__What is required__.
Retype all entries exactly, skipping pictures.

__Extracted records__.
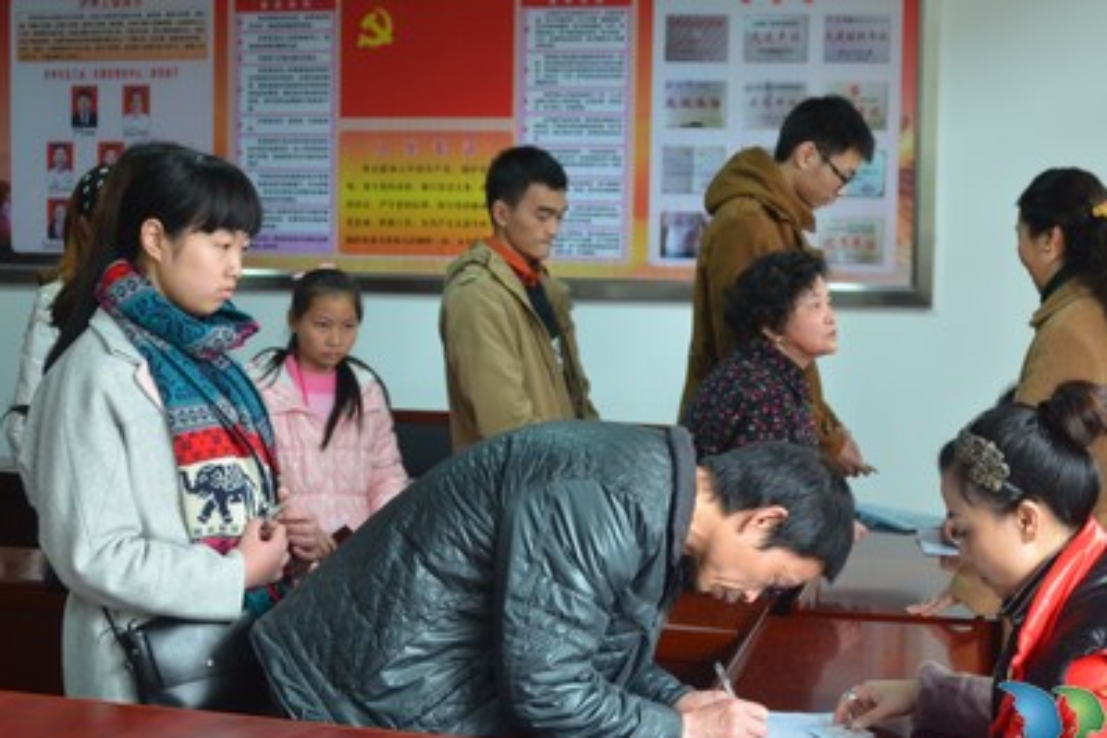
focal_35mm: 60
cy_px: 348
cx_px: 663
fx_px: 1845
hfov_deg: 33.3
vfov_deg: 22.6
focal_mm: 32
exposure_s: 1/60
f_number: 3.8
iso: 800
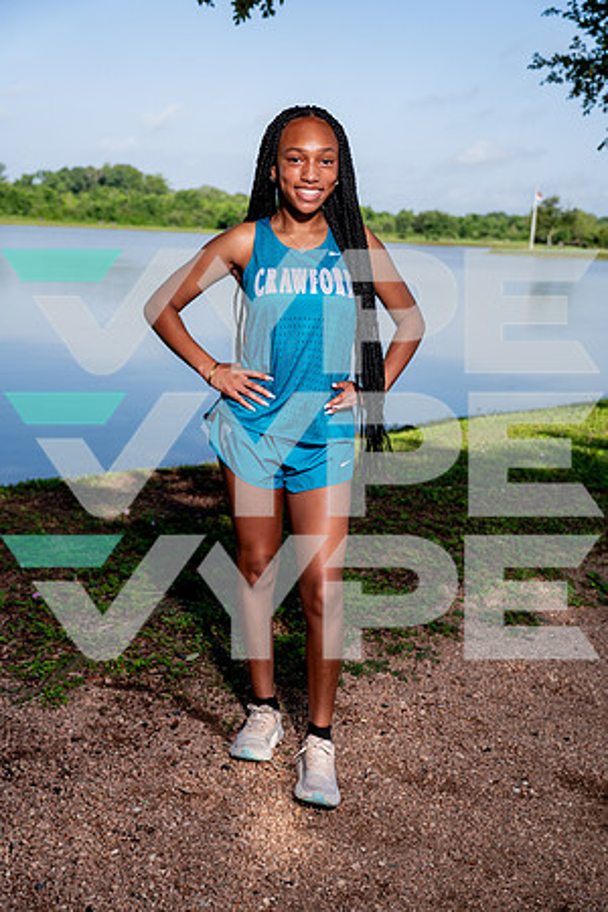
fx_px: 1039
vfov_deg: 47.4
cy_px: 456
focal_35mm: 41
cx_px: 304
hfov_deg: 32.6
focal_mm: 41
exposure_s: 1/640
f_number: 4
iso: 100
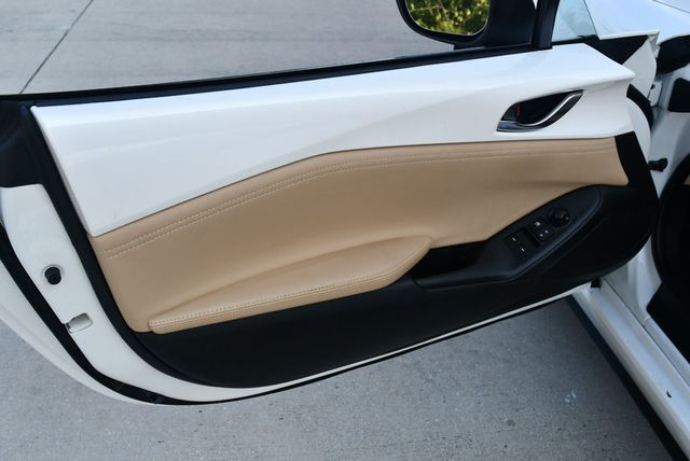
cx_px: 345
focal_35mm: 36
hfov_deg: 53.1
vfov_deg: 36.9
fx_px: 691
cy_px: 230
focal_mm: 18
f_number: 6.3
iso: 200
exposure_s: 1/250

__Answer to the problem__.
focal_35mm: 60
cy_px: 348
cx_px: 663
fx_px: 1845
hfov_deg: 33.3
vfov_deg: 22.6
focal_mm: 32
exposure_s: 1/60
f_number: 3.8
iso: 800
fx_px: 1039
vfov_deg: 47.4
cy_px: 456
focal_35mm: 41
cx_px: 304
hfov_deg: 32.6
focal_mm: 41
exposure_s: 1/640
f_number: 4
iso: 100
cx_px: 345
focal_35mm: 36
hfov_deg: 53.1
vfov_deg: 36.9
fx_px: 691
cy_px: 230
focal_mm: 18
f_number: 6.3
iso: 200
exposure_s: 1/250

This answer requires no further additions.